Bremen (ots) - Ja, die Grünen haben momentan richtig Spaß an der Politik, das geht nicht nur Bundesgeschäftsführerin Steffi Lemke so. Alles richtig gemacht: Auch wenn es am Ende knapp war, in Niedersachsen haben die Grünen ihr Ziel erreicht, zusammen mit den Sozialdemokraten die schwarz-gelbe Koalition abzulösen. Man hat klar zur SPD gestanden, ohne sich anzubiedern. Und auf Themen gesetzt, anstatt sich an CDU und FDP abzuarbeiten. Niedersachsen könnte so schön die Blaupause für die Bundestagswahl im September sein.

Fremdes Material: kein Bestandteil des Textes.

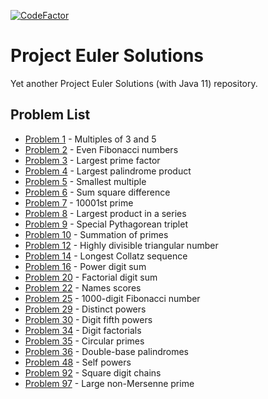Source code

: [![CodeFactor](https://www.codefactor.io/repository/github/oguzozkeroglu/project-euler-solutions/badge)](https://www.codefactor.io/repository/github/oguzozkeroglu/project-euler-solutions)

# Project Euler Solutions
Yet another Project Euler Solutions (with Java 11) repository.

## Problem List
* [Problem 1](https://github.com/OguzOzkeroglu/project-euler-solutions/blob/master/src/main/java/com/foo/projecteuler/Problem001.java) - Multiples of 3 and 5
* [Problem 2](https://github.com/OguzOzkeroglu/project-euler-solutions/blob/master/src/main/java/com/foo/projecteuler/Problem002.java) - Even Fibonacci numbers
* [Problem 3](https://github.com/OguzOzkeroglu/project-euler-solutions/blob/master/src/main/java/com/foo/projecteuler/Problem003.java) - Largest prime factor
* [Problem 4](https://github.com/OguzOzkeroglu/project-euler-solutions/blob/master/src/main/java/com/foo/projecteuler/Problem004.java) - Largest palindrome product
* [Problem 5](https://github.com/OguzOzkeroglu/project-euler-solutions/blob/master/src/main/java/com/foo/projecteuler/Problem005.java) - Smallest multiple
* [Problem 6](https://github.com/OguzOzkeroglu/project-euler-solutions/blob/master/src/main/java/com/foo/projecteuler/Problem006.java) - Sum square difference
* [Problem 7](https://github.com/OguzOzkeroglu/project-euler-solutions/blob/master/src/main/java/com/foo/projecteuler/Problem007.java) - 10001st prime
* [Problem 8](https://github.com/OguzOzkeroglu/project-euler-solutions/blob/master/src/main/java/com/foo/projecteuler/Problem008.java) - Largest product in a series
* [Problem 9](https://github.com/OguzOzkeroglu/project-euler-solutions/blob/master/src/main/java/com/foo/projecteuler/Problem009.java) - Special Pythagorean triplet
* [Problem 10](https://github.com/OguzOzkeroglu/project-euler-solutions/blob/master/src/main/java/com/foo/projecteuler/Problem010.java) - Summation of primes
* [Problem 12](https://github.com/OguzOzkeroglu/project-euler-solutions/blob/master/src/main/java/com/foo/projecteuler/Problem012.java) - Highly divisible triangular number
* [Problem 14](https://github.com/OguzOzkeroglu/project-euler-solutions/blob/master/src/main/java/com/foo/projecteuler/Problem014.java) - Longest Collatz sequence
* [Problem 16](https://github.com/OguzOzkeroglu/project-euler-solutions/blob/master/src/main/java/com/foo/projecteuler/Problem016.java) - Power digit sum
* [Problem 20](https://github.com/OguzOzkeroglu/project-euler-solutions/blob/master/src/main/java/com/foo/projecteuler/Problem020.java) - Factorial digit sum
* [Problem 22](https://github.com/OguzOzkeroglu/project-euler-solutions/blob/master/src/main/java/com/foo/projecteuler/Problem022.java) - Names scores
* [Problem 25](https://github.com/OguzOzkeroglu/project-euler-solutions/blob/master/src/main/java/com/foo/projecteuler/Problem025.java) - 1000-digit Fibonacci number
* [Problem 29](https://github.com/OguzOzkeroglu/project-euler-solutions/blob/master/src/main/java/com/foo/projecteuler/Problem029.java) - Distinct powers
* [Problem 30](https://github.com/OguzOzkeroglu/project-euler-solutions/blob/master/src/main/java/com/foo/projecteuler/Problem030.java) - Digit fifth powers
* [Problem 34](https://github.com/OguzOzkeroglu/project-euler-solutions/blob/master/src/main/java/com/foo/projecteuler/Problem034.java) - Digit factorials
* [Problem 35](https://github.com/OguzOzkeroglu/project-euler-solutions/blob/master/src/main/java/com/foo/projecteuler/Problem035.java) - Circular primes
* [Problem 36](https://github.com/OguzOzkeroglu/project-euler-solutions/blob/master/src/main/java/com/foo/projecteuler/Problem036.java) - Double-base palindromes
* [Problem 48](https://github.com/OguzOzkeroglu/project-euler-solutions/blob/master/src/main/java/com/foo/projecteuler/Problem048.java) - Self powers
* [Problem 92](https://github.com/OguzOzkeroglu/project-euler-solutions/blob/master/src/main/java/com/foo/projecteuler/Problem092.java) - Square digit chains
* [Problem 97](https://github.com/OguzOzkeroglu/project-euler-solutions/blob/master/src/main/java/com/foo/projecteuler/Problem097.java) - Large non-Mersenne prime
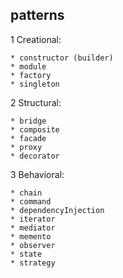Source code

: patterns
-

1 Creational:

    * constructor (builder)
    * module
    * factory
    * singleton

2 Structural:

    * bridge
    * composite
    * facade
    * proxy
    * decorator

3 Behavioral:

    * chain
    * command
    * dependencyInjection
    * iterator
    * mediator
    * memento
    * observer
    * state
    * strategy
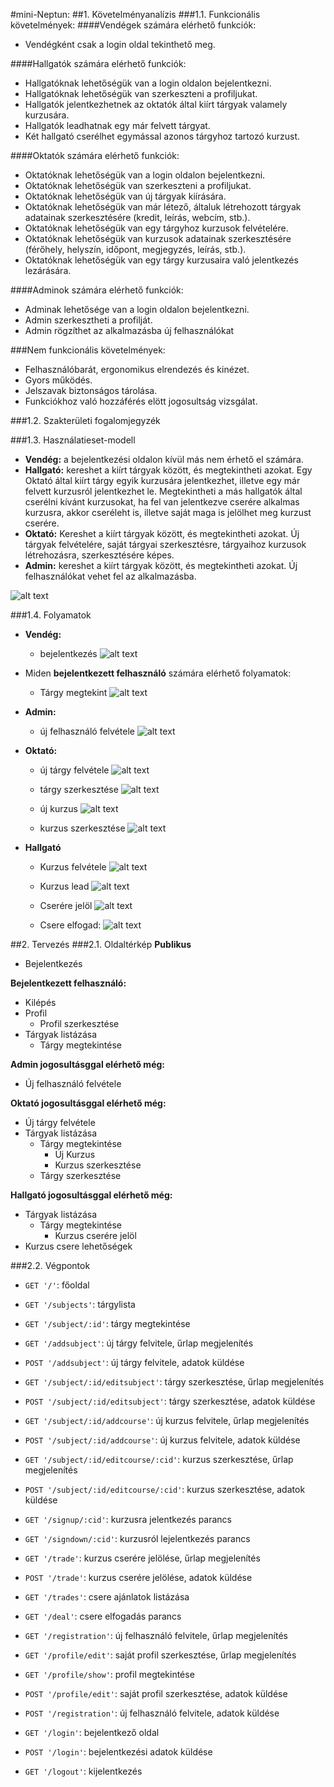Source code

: #mini-Neptun:
##1. Követelményanalízis
###1.1. Funkcionális követelmények:
####Vendégek számára elérhető funkciók:
 * Vendégként csak a login oldal tekinthető meg.

####Hallgatók számára elérhető funkciók:
 * Hallgatóknak lehetőségük van a login oldalon bejelentkezni.
 * Hallgatóknak lehetőségük van szerkeszteni a profiljukat.
 * Hallgatók jelentkezhetnek az oktatók által kiírt tárgyak valamely kurzusára.
 * Hallgatók leadhatnak egy már felvett tárgyat.
 * Két hallgató cserélhet egymással azonos tárgyhoz tartozó kurzust.

####Oktatók számára elérhető funkciók:
 * Oktatóknak lehetőségük van a login oldalon bejelentkezni.
 * Oktatóknak lehetőségük van szerkeszteni a profiljukat.
 * Oktatóknak lehetőségük van új tárgyak kiírására.
 * Oktatóknak lehetőségük van már létező, általuk létrehozott tárgyak adatainak szerkesztésére (kredit, leírás, webcím, stb.).
 * Oktatóknak lehetőségük van egy tárgyhoz kurzusok felvételére.
 * Oktatóknak lehetőségük van kurzusok adatainak szerkesztésére (férőhely, helyszín, időpont, megjegyzés, leírás, stb.).
 * Oktatóknak lehetőségük van egy tárgy kurzusaira való jelentkezés lezárására.		

####Adminok számára elérhető funkciók:
 * Adminak lehetősége van a login oldalon bejelentkezni.
 * Admin szerkesztheti a profilját.
 * Admin rögzíthet az alkalmazásba új felhasználókat

###Nem funkcionális követelmények:
 * Felhasználóbarát, ergonomikus elrendezés és kinézet.
 * Gyors működés.
 * Jelszavak biztonságos tárolása.
 * Funkciókhoz való hozzáférés elött jogosultság vizsgálat.
 
###1.2. Szakterületi fogalomjegyzék

###1.3. Használatieset-modell
* **Vendég:** a bejelentkezési oldalon kívül más nem érhető el számára.
* **Hallgató:** kereshet a kiírt tárgyak között, és megtekintheti azokat. Egy Oktató által kiírt tárgy egyik kurzusára jelentkezhet, illetve egy már felvett kurzusról jelentkezhet le. Megtekintheti a más hallgatók által cserélni kívánt kurzusokat, ha fel van jelentkezve cserére alkalmas kurzusra, akkor cseréleht is, illetve saját maga is jelölhet meg kurzust cserére.
* **Oktató:** Kereshet a kiírt tárgyak között, és megtekintheti azokat. Új tárgyak felvételére, saját tárgyai szerkesztésre, tárgyaihoz kurzusok létrehozásra, szerkesztésére képes.
* **Admin:** kereshet a kiírt tárgyak között, és megtekintheti azokat. Új felhasználókat vehet fel az alkalmazásba.

![alt text](https://github.com/Bicz4477/mini-neptun/blob/master/docs/usecase.png "Használati eset diagram")

###1.4. Folyamatok
* **Vendég:** 
  * bejelentkezés
![alt text](https://github.com/Bicz4477/mini-neptun/blob/master/docs/login_folyamat.png "bejelentkezés folymat diagram")

* Miden **bejelentkezett felhasználó** számára elérhető folyamatok:
  * Tárgy megtekint
![alt text](https://github.com/Bicz4477/mini-neptun/blob/master/docs/targy_megtekint.png "tárgy megtekint folyamat")

* **Admin:** 
  * új felhasználó felvétele
![alt text](https://github.com/Bicz4477/mini-neptun/blob/master/docs/uj_felhasznalo.png "felhasználó rögzítés folyamat")

* **Oktató:** 
  * új tárgy felvétele
![alt text](https://github.com/Bicz4477/mini-neptun/blob/master/docs/uj_targy.png "új tárgy rögzítés folyamat")

  * tárgy szerkesztése
  ![alt text](https://github.com/Bicz4477/mini-neptun/blob/master/docs/targy_szerkeszt.png "tárgy szerkesztése folyamat")
  
  * új kurzus
  ![alt text](https://github.com/Bicz4477/mini-neptun/blob/master/docs/uj_kurzus.png "új kurzus folyamat")
  
  * kurzus szerkesztése
  ![alt text](https://github.com/Bicz4477/mini-neptun/blob/master/docs/kurzus_szerkeszt.png "kurzus szerkesztése folyamat")
  
* **Hallgató**
  * Kurzus felvétele
  ![alt text](https://github.com/Bicz4477/mini-neptun/blob/master/docs/kurzus_felvetel.png "kurzus felvesz folyamat")
  
  * Kurzus lead
  ![alt text](https://github.com/Bicz4477/mini-neptun/blob/master/docs/kurzus_lead.png "kurzus felvesz folyamat")
  
  * Cserére jelöl
  ![alt text](https://github.com/Bicz4477/mini-neptun/blob/master/docs/kurzus_csere_jel.png "kurzus cserére jelöl folyamat")
  
  * Csere elfogad:
  ![alt text](https://github.com/Bicz4477/mini-neptun/blob/master/docs/csere_elfogad.png "csere elfogad")

##2. Tervezés
###2.1. Oldaltérkép
**Publikus**
- Bejelentkezés

**Bejelentkezett felhasználó:**
- Kilépés
- Profil
  + Profil szerkesztése
- Tárgyak listázása
  + Tárgy megtekintése
  
**Admin jogosultásggal elérhető még:**
- Új felhasználó felvétele

**Oktató jogosultásggal elérhető még:**
- Új tárgy felvétele
- Tárgyak listázása
  + Tárgy megtekintése
    * Új Kurzus
    * Kurzus szerkesztése
  + Tárgy szerkesztése
  
**Hallgató jogosultásggal elérhető még:**
- Tárgyak listázása
  + Tárgy megtekintése
    * Kurzus cserére jelöl
- Kurzus csere lehetőségek
      
###2.2. Végpontok

* `GET '/'`: főoldal
* `GET '/subjects'`: tárgylista
* `GET '/subject/:id'`: tárgy megtekintése
* `GET '/addsubject'`: új tárgy felvitele, űrlap megjelenítés
* `POST '/addsubject'`: új tárgy felvitele, adatok küldése
* `GET '/subject/:id/editsubject'`: tárgy szerkesztése, űrlap megjelenítés
* `POST '/subject/:id/editsubject'`: tárgy szerkesztése, adatok küldése
* `GET '/subject/:id/addcourse'`: új kurzus felvitele, űrlap megjelenítés
* `POST '/subject/:id/addcourse'`: új kurzus felvitele, adatok küldése
* `GET '/subject/:id/editcourse/:cid'`: kurzus szerkesztése, űrlap megjelenítés
* `POST '/subject/:id/editcourse/:cid'`: kurzus szerkesztése, adatok küldése
* `GET '/signup/:cid'`: kurzusra jelentkezés parancs
* `GET '/signdown/:cid'`: kurzusról lejelentkezés parancs
* `GET '/trade'`: kurzus cserére jelölése, űrlap megjelenítés
* `POST '/trade'`: kurzus cserére jelölése, adatok küldése
* `GET '/trades'`: csere ajánlatok listázása
* `GET '/deal'`: csere elfogadás parancs


* `GET '/registration'`: új felhasználó felvitele, űrlap megjelenítés
* `GET '/profile/edit'`: saját profil szerkesztése, űrlap megjelenítés
* `GET '/profile/show'`: profil megtekintése
* `POST '/profile/edit'`: saját profil szerkesztése, adatok küldése
* `POST '/registration'`: új felhasználó felvitele, adatok küldése
* `GET '/login'`: bejelentkező oldal
* `POST '/login'`: bejelentkezési adatok küldése
* `GET '/logout'`: kijelentkezés
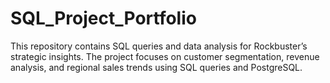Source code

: # SQL_Project_Portfolio
This repository contains SQL queries and data analysis for Rockbuster’s strategic insights. The project focuses on customer segmentation, revenue analysis, and regional sales trends using SQL queries and PostgreSQL.
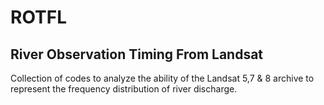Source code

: # ROTFL
## River Observation Timing From Landsat

Collection of codes to analyze the ability of the Landsat 5,7 & 8 archive to represent the frequency distribution of river discharge. 
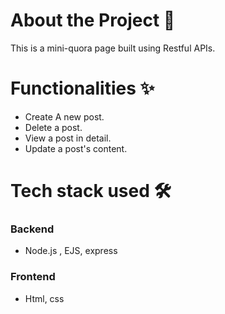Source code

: # About the Project 📜
This is a mini-quora page built using Restful APIs.

# Functionalities ✨
- Create A new post.
- Delete a post.
- View a post in detail.
- Update a post's content.

# Tech stack used 🛠️
### Backend
- Node.js , EJS, express
### Frontend 
- Html, css 



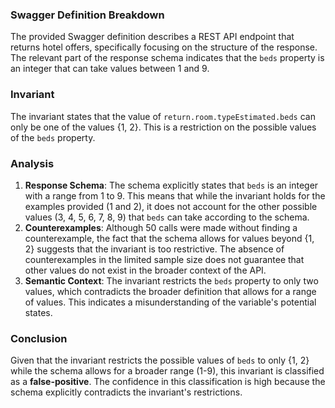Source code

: ### Swagger Definition Breakdown
The provided Swagger definition describes a REST API endpoint that returns hotel offers, specifically focusing on the structure of the response. The relevant part of the response schema indicates that the `beds` property is an integer that can take values between 1 and 9. 

### Invariant
The invariant states that the value of `return.room.typeEstimated.beds` can only be one of the values {1, 2}. This is a restriction on the possible values of the `beds` property.

### Analysis
1. **Response Schema**: The schema explicitly states that `beds` is an integer with a range from 1 to 9. This means that while the invariant holds for the examples provided (1 and 2), it does not account for the other possible values (3, 4, 5, 6, 7, 8, 9) that `beds` can take according to the schema.
2. **Counterexamples**: Although 50 calls were made without finding a counterexample, the fact that the schema allows for values beyond {1, 2} suggests that the invariant is too restrictive. The absence of counterexamples in the limited sample size does not guarantee that other values do not exist in the broader context of the API.
3. **Semantic Context**: The invariant restricts the `beds` property to only two values, which contradicts the broader definition that allows for a range of values. This indicates a misunderstanding of the variable's potential states.

### Conclusion
Given that the invariant restricts the possible values of `beds` to only {1, 2} while the schema allows for a broader range (1-9), this invariant is classified as a **false-positive**. The confidence in this classification is high because the schema explicitly contradicts the invariant's restrictions.
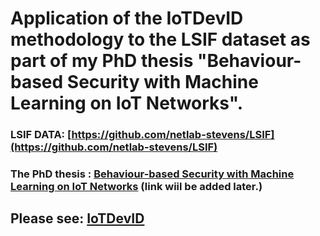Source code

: # Application of the IoTDevID methodology to the LSIF dataset as part of my PhD thesis "Behaviour-based Security with Machine Learning on IoT Networks". 

### LSIF DATA: [https://github.com/netlab-stevens/LSIF](https://github.com/netlab-stevens/LSIF)
### The PhD thesis  : [Behaviour-based Security with Machine Learning on IoT Networks](https://github.com/kahramankostas/IoTDevID-with-LSIF/) (link wiil be added later.)


## Please see:  [IoTDevID](https://github.com/kahramankostas/IoTDevIDv2/)
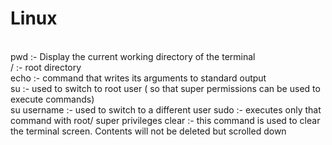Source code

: # Linux
<br>
pwd :- Display the current working directory of the terminal
<br>
/  :- root directory
<br> 
echo :- command that writes its arguments to standard output
<br>
su :- used to switch to root user ( so that super permissions can be used to execute commands)
<br>
su username :- used to switch to a different user
sudo :- executes only that command with root/ super privileges
clear :- this command is used to clear the terminal screen. Contents will not be deleted but scrolled down
<br>
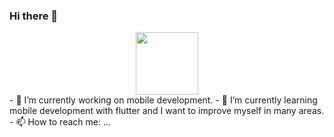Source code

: ### Hi there 👋
<div id="header" align="center">
  <img src="https://giphy.com/gifs/codeit-official-coding-helloworld-codeit-h408T6Y5GfmXBKW62l" width="100"/>
</div>
- 🔭 I’m currently working on mobile development.
- 🌱 I’m currently learning mobile development with flutter and I want to improve myself in many areas.
- 📫 How to reach me: ...


<!--
**ozrbrko/ozrbrko** is a ✨ _special_ ✨ repository because its `README.md` (this file) appears on your GitHub profile.

Here are some ideas to get you started:

- 🔭 I’m currently working on ...
- 🌱 I’m currently learning ...
- 👯 I’m looking to collaborate on ...
- 🤔 I’m looking for help with ...
- 💬 Ask me about ...
- 📫 How to reach me: ...
- 😄 Pronouns: ...
- ⚡ Fun fact: ...
-->
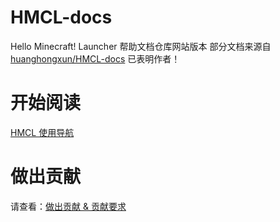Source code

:# HMCL-docs
Hello Minecraft! Launcher 帮助文档仓库网站版本
部分文档来源自 [huanghongxun/HMCL-docs](https://github.com/huanghongxun/HMCL-docs)
已表明作者！

# 开始阅读
[HMCL 使用导航](index-help.md)

# 做出贡献
请查看：[做出贡献 & 贡献要求](contribution.md)
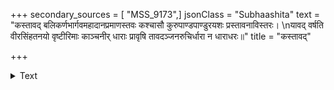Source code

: +++
secondary_sources = [ "MSS_9173",]
jsonClass = "Subhaashita"
text = "कस्तावद् बलिकर्णभार्गवमहादानप्रमाणस्तवः कश्चासौ कुरुपाण्डपाण्डुरयशः प्रस्तावनाविस्तरः।  \nयावद् वर्षति वीरसिंहतनयो वृष्टीरिमाः काञ्चनीर् धाराः प्रावृषि तावदञ्जनरुचिर्धारा न धाराधरः॥"
title = "कस्तावद्"

+++

<details><summary>Text</summary>

कस्तावद् बलिकर्णभार्गवमहादानप्रमाणस्तवः कश्चासौ कुरुपाण्डपाण्डुरयशः प्रस्तावनाविस्तरः।  
यावद् वर्षति वीरसिंहतनयो वृष्टीरिमाः काञ्चनीर् धाराः प्रावृषि तावदञ्जनरुचिर्धारा न धाराधरः॥
</details>
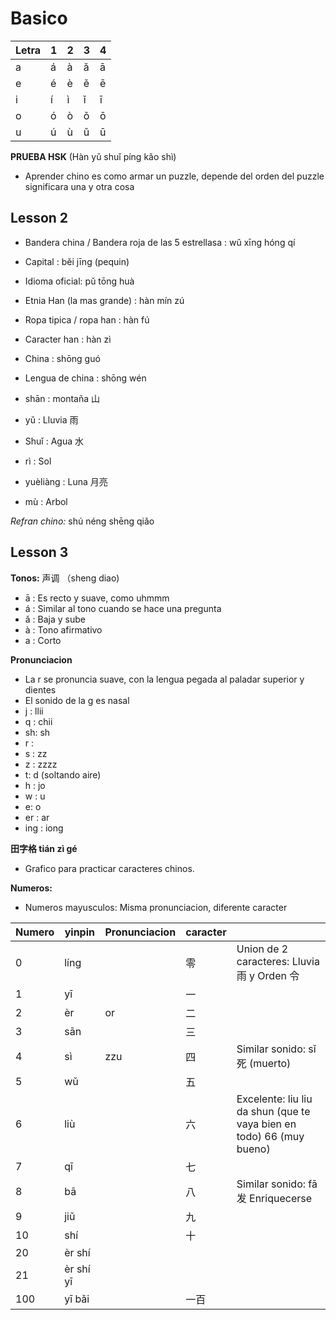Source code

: # Basico
| Letra | 1 | 2 | 3 | 4 |
| ---- | ---- | ---- | ---- | ---- |
| a | á | à | ǎ | ā |
| e | é | è | ě | ē |
| i | í | ì | ǐ | ī |
| o | ó | ò | ǒ | ō |
| u | ú | ù | ǔ | ū |

**PRUEBA HSK** (Hàn yǔ shuǐ píng kǎo shì)
- Aprender chino es como armar un puzzle, depende del orden del puzzle significara una y otra cosa

## Lesson 2

- Bandera china / Bandera roja de las 5 estrellasa : wǔ xīng hóng qí
- Capital : běi jīng (pequin)
- Idioma oficial: pǔ tōng huà
- Etnia Han (la mas grande) : hàn mín zú
- Ropa tipica / ropa han :  hàn fú
- Caracter han : hàn zì
- China : shōng guó
- Lengua de china : shōng wén

- shān : montaña   山
- yǔ : Lluvia   雨
- Shuǐ : Agua  水
- rì : Sol  
- yuèliàng : Luna  月亮
- mù : Arbol

*Refran chino:* shú néng shēng qiǎo

## Lesson 3

**Tonos:** 声调 （sheng diao)
- ā : Es recto y suave, como uhmmm
- á : Similar al tono cuando se hace una pregunta
- ǎ : Baja y sube
- à : Tono afirmativo 
- a : Corto 

**Pronunciacion**
- La r se pronuncia suave, con la lengua pegada al paladar superior y dientes 
- El sonido de la g es nasal
- j : llii
- q : chii
- sh: sh
- r : 
- s : zz
- z : zzzz
- t: d (soltando aire)
- h : jo
- w : u
- e: o
- er : ar
- ing : iong

**田字格  tián zì gé**
- Grafico para practicar caracteres chinos. 

**Numeros:**

- Numeros mayusculos: Misma pronunciacion, diferente caracter

| Numero | yinpin | Pronunciacion | caracter |  |
| ---- | ---- | ---- | ---- | ---- |
| 0 | líng |  | 零 | Union de 2 caracteres: Lluvia 雨 y Orden  令 |
| 1 | yī |  | 一 |  |
| 2 | èr | or | 二 |  |
| 3 | sān |  | 三 |  |
| 4 | sì | zzu | 四 | Similar sonido: sǐ 死 (muerto) |
| 5 | wǔ |  | 五 |  |
| 6 | liù |  | 六 | Excelente: liu liu da shun (que te vaya bien en todo) 66 (muy bueno) |
| 7 | qī |  | 七 |  |
| 8 | bā |  | 八 | Similar sonido:  fā 发 Enriquecerse |
| 9 | jiǔ |  | 九 |  |
| 10 | shí |  | 十 |  |
| 20 | èr shí |  |  |  |
| 21 | èr shí yī |  |  |  |
| 100 | yī bǎi |  | 一百 |  |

Doch Niedersachsen hat auch gezeigt, wo für die Grünen das Problem liegt: beim Lieblingskoalitionspartner. Die Partei hat bei der Landtagswahl mehr als ihr Soll erfüllt: ein Rekordergebnis mit fast 14 Prozent, starke Gewinne sogar in Ostfriesland und im Elbe-Weser-Dreieck, dort, wo sie traditionell schwächelte. Die SPD indes stagnierte seit September in der Wählergunst, am Ende konnte sie immerhin rund 160000 Wechselwähler verzeichnen. Das ist für eine Volkspartei in einem Land wie Niedersachsen aber zu wenig. Zum Vergleich: Die Grünen verbuchten 154000 Wechselwähler. Bei vielen Grünen geht nun die Angst um, das könnte auch bei der Bundestagswahl passieren. Tatsächlich ist die SPD unterm Strich nicht von der Stelle gekommen, seitdem sie Peer Steinbrück präsentiert hat. Ja, der Spitzenkandidat hat sich mit unglücklichen Äußerungen mehrfach selbst ein Bein gestellt. So spräche von der Logik her vieles dafür, dass sich die Grünen eine Hintertür für Schwarz-Grün offenhalten. Doch das würde die ohnehin immer wieder aufflammende Diskussion nur noch weiter befeuern. Zudem wäre weiten Teilen der Basis ein Bündnis mit Merkel, Schäuble, Kauder & Co. schlichtweg nicht zu verkaufen . So bleibt den Grünen gar nichts anderes übrig, als sich - wenn auch selbstbewusster als früher - an die SPD zu ketten. Verbunden mit der Forderung, die Parteichef Cem Özdemir noch in der Wahlnacht von Hannover an die Genossen schickte: Sie mögen endlich in die Puschen kommen.